Ein Shinto-Schrein, die Verfassung und der Friede

The Emperor system, education and textbooks, 1983

The Imperial constitution, which was given to the Japanese people as an act of grace by the emperor, was greatly influenced by the Prussian constitution of Bismarck which emphasized the role of the sovereign. One of the drafters of Japan's constitution said, "In the west religion is the device for uniting people but in Japan we have no such uniting religion; therefore we have to find this unifying device in the Imperial Household. Thus, in the constitution we shall remember that the ruler's power should be respected with absolutely no restriction."

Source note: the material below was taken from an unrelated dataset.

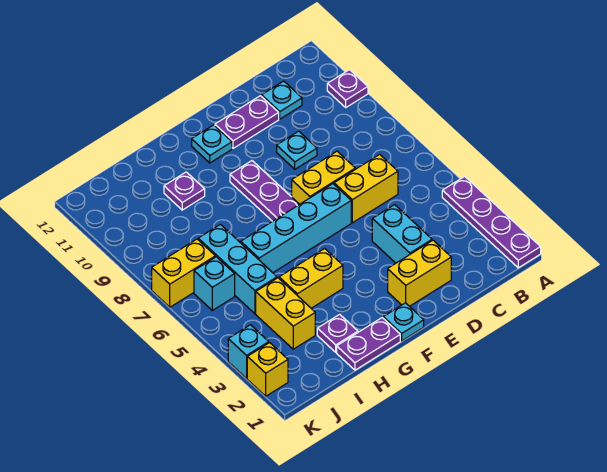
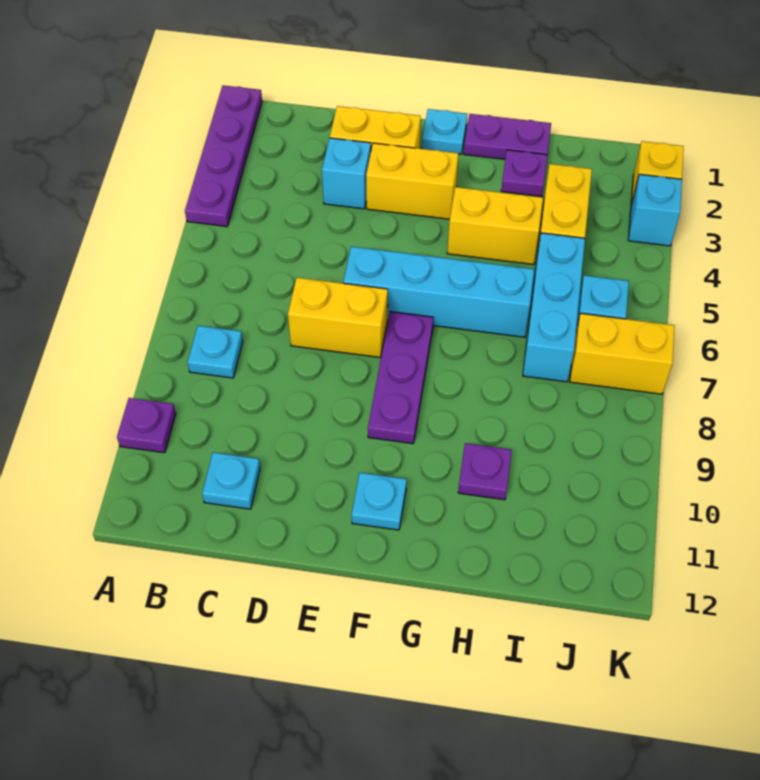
yellow 1x2 brick [334,154,398,223] -> yellow 1x2 brick moved to [366,143,458,219]
cyan 1x2 brick [372,205,432,263] -> cyan 1x1 brick [322,138,371,209]
cyan 1x1 plate [277,131,317,169] -> cyan 1x1 plate moved to [188,326,243,378]
purple 1x2 plate [215,96,279,148] -> none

Hence the first article of the Meiji constitution states, "Imperial Japan is ruled by the Emperor who comes from a succession from ages eternal." In the Meiji constitution the emperor was the absolute political authority. In other words he was the "the personification of god." In the west, God is above the ruler and the ruler's power is related only to the secular world. But in the Meiji constitution the emperor possessed sacred power with the standard of values determined by the emperor who was "guided" by political rulers. In this way the emperor had unlimited control on the thoughts and beliefs of the people--thus creating a homogeneous the population. Ethnic characteristics were exterminated and assimilation policies were carried out even in the colonies.

Education as a Tool

The Imperial Rescript of Education, the primary tool for the control of education, was issued by the emperor in 1890, one year after the constitution was promulgated. The Rescript includes the words, "Our Imperial Ancestors have founded our Empire...." and was based on loyalty to the Emperor as the supreme value. Citizens were exhorted to defend the Imperial Throne with their very lives. Through the use of the public school system the government developed excellent and dedicated workers, and at the same time, Japanese citizens coming to understand that the Tenno System was a blessing for the people of Japan, were filled with a sense of grateful loyalty.

The Meiji constitution recognized freedom of religion so long as the religion did not disturb law and order and so long as the religious believers fully performed their duties to the emperor and the state. Since for many years Christianity had been viewed as a dangerous religion, Christians were grateful for this degree of religious freedom given in the constitution. However, most Christians did not see the potential problems connected with that limited concept of freedom of religion. Christianity was absorbed, in a sense, into the Tenno System, with evangelism being carried out under the umbrella of that Tenno System.

Part of the response of the Christian community to the charge that the Christian faith was not appropriate in Japan was the position that Christianity was not anti-nationalistic and the defense that Christian faith did not negate loyalty to the emperor. In this way Christianity lost its critical view of the Tenno System and the dynamic of the Christian faith was limited to the salvation of the individual soul--a feeling that many Christian believers still hold today.

Christian Education Under Tenno

The problems of education under the Tenno System were acute. In 1899 the government issued an order for the control of private (including Christian) schools to make sure that the schools followed the government's education policy which forbade Christian education and teaching by non-Japanese teachers. Without the Ministry of Education's recognition, a private school graduate could not be certified for entry into higher education or for a job or for military draft deferral; therefore, school accreditation was very important.

One tactic of some Christian schools was to change the name of the schools from that of Chugakko (middle school) to chutobo (middle class section.) The government allowed this to be done but rated those institutions with the chutobu lower than the regular schools (chugakko). Some Christian schools continue this designation even today.

Copies of the Rescript of Education were distributed to all schools, but when pictures of the emperor and the empress were not given to Christian schools, some of these schools requested the imperial photographs for the sake of the school's honor.

Textbook Control

Control of textbooks continued until the end of World War II in 1945. The textbooks taught the pattern of belief that ones first loyalty was to the emperor and that the emperor's children (i.e. the citizens) were to be ready to fight and die for the emperor. The imperial reign over other Asian countries ("The Greater East Asia Co-Prosperity Sphere") was justified as a gracious gesture from the emperor for the sake of the other Asian countries.

Early after the war the control of textbook content and the process of textbook choice was taken away from the Ministry of Education. Starting in the middle 1950s a move of the Ministry of Education for tighter control over the textbook production and selection process makes many fear that a return to pre-war indoctrination is in progress.

On the surface, control in education appears to be flexible but in actual fact it contains many risks that people will be manipulated to feed the fires of fascism.